**Task statement**
Find the line that contains "agregarloCostosConocidos\(e\.target\, new Costo\)". Output it and every line after it to the end of the records, exactly as they appear.
▶
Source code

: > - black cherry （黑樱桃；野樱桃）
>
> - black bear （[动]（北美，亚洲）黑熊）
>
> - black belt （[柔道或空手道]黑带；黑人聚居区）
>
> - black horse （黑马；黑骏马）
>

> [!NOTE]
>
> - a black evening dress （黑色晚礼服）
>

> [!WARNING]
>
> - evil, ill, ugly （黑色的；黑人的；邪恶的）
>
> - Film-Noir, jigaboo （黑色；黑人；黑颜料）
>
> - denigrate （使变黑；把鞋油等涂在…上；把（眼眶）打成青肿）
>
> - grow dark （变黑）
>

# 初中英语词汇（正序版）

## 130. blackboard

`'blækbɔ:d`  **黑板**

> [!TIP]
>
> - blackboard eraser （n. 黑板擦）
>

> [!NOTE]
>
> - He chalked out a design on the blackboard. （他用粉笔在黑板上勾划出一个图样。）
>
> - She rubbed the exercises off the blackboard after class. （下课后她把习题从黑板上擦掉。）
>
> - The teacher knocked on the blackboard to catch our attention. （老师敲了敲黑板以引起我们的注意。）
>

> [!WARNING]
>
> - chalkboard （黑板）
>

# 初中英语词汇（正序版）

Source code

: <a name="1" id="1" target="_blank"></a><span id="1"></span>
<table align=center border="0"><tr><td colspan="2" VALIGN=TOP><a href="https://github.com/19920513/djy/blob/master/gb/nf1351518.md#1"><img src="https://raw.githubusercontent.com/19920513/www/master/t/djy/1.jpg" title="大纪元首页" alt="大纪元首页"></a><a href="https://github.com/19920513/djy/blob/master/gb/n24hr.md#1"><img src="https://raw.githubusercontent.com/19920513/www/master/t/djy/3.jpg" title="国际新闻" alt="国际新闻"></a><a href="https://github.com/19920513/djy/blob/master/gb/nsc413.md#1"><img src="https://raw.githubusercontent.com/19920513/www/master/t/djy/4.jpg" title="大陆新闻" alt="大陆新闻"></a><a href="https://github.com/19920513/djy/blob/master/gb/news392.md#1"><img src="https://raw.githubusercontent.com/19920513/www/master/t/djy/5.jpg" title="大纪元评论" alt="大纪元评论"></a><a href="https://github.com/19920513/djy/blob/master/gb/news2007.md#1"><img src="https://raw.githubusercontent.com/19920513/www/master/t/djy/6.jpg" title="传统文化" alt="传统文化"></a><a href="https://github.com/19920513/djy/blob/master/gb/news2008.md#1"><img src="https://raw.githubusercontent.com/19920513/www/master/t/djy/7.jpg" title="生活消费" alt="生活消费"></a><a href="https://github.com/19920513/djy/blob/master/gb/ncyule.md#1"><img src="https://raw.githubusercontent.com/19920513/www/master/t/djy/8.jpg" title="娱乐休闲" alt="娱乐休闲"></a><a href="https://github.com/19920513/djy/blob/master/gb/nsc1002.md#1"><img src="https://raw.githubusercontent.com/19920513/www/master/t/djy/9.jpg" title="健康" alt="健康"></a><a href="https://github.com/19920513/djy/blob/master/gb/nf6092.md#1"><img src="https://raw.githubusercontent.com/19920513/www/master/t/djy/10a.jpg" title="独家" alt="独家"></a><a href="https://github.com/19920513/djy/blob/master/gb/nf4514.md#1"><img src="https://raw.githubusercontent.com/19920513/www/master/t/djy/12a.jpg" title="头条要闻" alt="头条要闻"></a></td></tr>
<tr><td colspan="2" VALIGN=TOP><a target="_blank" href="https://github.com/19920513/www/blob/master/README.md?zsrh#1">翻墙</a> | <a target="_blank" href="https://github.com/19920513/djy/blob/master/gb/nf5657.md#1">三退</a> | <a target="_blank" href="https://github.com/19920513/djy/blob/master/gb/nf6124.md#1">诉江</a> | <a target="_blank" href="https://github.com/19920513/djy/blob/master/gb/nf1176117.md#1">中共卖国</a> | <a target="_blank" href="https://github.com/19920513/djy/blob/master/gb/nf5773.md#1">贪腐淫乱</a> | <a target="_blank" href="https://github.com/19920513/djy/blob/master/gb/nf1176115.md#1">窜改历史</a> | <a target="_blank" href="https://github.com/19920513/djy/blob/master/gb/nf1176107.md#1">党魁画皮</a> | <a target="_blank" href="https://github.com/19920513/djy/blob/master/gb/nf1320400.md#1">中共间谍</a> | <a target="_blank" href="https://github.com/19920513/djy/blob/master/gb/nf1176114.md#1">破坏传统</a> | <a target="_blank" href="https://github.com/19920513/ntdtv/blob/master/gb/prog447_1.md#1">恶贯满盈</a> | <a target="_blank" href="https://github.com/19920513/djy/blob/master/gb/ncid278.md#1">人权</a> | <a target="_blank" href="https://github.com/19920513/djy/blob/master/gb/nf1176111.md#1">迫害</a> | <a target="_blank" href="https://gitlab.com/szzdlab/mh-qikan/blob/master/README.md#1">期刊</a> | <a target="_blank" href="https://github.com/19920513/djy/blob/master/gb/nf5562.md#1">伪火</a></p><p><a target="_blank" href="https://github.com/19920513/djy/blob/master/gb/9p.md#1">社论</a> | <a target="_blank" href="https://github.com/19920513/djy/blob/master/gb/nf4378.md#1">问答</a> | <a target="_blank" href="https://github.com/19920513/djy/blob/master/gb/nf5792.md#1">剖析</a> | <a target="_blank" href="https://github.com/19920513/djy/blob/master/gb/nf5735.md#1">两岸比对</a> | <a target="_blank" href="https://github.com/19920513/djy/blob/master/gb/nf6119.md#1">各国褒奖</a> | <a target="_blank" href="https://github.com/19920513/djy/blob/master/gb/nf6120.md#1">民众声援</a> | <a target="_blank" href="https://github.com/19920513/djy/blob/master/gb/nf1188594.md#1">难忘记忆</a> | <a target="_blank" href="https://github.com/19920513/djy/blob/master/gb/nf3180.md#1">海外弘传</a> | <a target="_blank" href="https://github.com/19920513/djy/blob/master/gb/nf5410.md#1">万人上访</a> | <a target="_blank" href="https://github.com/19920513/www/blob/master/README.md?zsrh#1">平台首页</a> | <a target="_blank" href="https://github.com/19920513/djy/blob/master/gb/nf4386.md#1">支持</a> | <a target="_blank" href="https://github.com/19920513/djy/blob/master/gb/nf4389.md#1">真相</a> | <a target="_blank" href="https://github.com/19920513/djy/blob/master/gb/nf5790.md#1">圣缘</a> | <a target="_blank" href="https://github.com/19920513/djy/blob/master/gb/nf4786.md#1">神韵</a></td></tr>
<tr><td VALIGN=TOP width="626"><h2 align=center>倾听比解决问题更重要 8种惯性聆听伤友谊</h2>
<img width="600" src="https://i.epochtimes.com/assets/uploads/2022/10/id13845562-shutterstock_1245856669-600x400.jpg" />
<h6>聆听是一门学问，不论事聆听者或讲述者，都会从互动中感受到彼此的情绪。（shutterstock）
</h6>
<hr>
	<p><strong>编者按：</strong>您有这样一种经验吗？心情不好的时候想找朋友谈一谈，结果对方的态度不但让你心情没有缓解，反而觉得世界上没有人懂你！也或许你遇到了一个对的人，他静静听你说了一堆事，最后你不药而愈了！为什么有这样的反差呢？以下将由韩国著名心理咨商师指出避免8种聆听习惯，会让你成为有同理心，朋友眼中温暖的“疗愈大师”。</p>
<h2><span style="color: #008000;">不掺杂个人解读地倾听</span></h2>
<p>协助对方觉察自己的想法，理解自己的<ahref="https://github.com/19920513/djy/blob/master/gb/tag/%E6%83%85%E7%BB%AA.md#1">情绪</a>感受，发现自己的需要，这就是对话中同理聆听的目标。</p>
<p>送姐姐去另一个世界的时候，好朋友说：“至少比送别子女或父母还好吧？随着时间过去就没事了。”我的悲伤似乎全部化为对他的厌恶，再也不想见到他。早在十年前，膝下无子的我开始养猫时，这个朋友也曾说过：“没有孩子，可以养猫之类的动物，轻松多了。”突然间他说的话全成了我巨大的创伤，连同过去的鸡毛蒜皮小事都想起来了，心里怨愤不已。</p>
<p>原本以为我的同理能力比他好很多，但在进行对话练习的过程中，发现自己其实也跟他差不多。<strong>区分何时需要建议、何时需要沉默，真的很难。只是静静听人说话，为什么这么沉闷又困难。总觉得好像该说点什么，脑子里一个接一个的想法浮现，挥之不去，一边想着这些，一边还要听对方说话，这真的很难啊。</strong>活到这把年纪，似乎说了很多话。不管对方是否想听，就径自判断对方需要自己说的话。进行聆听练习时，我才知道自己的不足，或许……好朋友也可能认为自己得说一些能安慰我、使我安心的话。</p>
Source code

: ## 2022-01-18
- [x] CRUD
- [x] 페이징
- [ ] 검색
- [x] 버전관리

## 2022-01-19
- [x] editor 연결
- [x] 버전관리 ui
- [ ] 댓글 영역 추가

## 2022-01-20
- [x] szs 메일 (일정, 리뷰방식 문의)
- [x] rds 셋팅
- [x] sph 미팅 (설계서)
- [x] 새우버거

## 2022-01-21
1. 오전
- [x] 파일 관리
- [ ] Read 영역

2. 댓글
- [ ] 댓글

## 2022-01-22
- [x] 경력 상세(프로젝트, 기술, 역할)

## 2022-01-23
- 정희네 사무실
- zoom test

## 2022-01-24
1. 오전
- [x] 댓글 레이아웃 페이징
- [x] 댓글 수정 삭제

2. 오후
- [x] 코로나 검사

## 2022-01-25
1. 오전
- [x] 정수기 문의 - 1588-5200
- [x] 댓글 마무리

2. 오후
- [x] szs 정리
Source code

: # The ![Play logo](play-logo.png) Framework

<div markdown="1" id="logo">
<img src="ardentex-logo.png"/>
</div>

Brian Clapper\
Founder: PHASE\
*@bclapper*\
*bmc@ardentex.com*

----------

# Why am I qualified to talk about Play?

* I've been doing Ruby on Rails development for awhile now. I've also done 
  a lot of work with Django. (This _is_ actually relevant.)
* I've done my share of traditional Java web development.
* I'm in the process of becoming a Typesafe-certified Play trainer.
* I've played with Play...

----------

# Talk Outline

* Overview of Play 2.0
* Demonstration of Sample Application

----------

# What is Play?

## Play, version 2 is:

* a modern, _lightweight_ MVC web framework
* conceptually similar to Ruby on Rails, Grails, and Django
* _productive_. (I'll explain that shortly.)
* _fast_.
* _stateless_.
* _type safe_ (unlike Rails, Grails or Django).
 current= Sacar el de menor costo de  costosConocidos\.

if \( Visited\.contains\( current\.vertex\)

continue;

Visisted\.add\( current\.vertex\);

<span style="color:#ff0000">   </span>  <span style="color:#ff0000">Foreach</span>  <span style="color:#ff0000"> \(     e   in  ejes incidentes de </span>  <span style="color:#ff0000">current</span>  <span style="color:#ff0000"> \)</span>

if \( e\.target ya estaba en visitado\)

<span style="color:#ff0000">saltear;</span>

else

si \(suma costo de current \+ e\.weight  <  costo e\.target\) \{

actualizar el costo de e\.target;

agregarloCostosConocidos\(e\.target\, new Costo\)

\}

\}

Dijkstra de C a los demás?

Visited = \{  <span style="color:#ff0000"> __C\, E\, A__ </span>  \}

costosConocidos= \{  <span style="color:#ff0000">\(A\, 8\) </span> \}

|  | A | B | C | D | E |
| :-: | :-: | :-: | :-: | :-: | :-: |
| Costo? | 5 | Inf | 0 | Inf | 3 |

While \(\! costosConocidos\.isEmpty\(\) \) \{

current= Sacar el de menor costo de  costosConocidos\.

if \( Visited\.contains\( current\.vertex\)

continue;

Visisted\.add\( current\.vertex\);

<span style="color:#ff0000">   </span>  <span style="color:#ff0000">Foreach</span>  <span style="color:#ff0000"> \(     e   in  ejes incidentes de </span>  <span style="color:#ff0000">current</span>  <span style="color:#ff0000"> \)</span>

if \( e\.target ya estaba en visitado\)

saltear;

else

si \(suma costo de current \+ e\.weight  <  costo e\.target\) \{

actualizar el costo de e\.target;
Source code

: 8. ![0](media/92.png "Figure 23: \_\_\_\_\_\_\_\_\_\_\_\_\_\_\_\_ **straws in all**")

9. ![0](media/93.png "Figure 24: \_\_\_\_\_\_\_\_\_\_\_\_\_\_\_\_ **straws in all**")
◀
**Your response**
agregarloCostosConocidos\(e\.target\, new Costo\)

\}

\}

Dijkstra de C a los demás?

Visited = \{  <span style="color:#ff0000"> __C\, E\, A__ </span>  \}

costosConocidos= \{  <span style="color:#ff0000">\(A\, 8\) </span> \}

|  | A | B | C | D | E |
| :-: | :-: | :-: | :-: | :-: | :-: |
| Costo? | 5 | Inf | 0 | Inf | 3 |

While \(\! costosConocidos\.isEmpty\(\) \) \{

current= Sacar el de menor costo de  costosConocidos\.

if \( Visited\.contains\( current\.vertex\)

continue;

Visisted\.add\( current\.vertex\);

<span style="color:#ff0000">   </span>  <span style="color:#ff0000">Foreach</span>  <span style="color:#ff0000"> \(     e   in  ejes incidentes de </span>  <span style="color:#ff0000">current</span>  <span style="color:#ff0000"> \)</span>

if \( e\.target ya estaba en visitado\)

saltear;

else

si \(suma costo de current \+ e\.weight  <  costo e\.target\) \{

actualizar el costo de e\.target;
Source code

: 8. ![0](media/92.png "Figure 23: \_\_\_\_\_\_\_\_\_\_\_\_\_\_\_\_ **straws in all**")

9. ![0](media/93.png "Figure 24: \_\_\_\_\_\_\_\_\_\_\_\_\_\_\_\_ **straws in all**")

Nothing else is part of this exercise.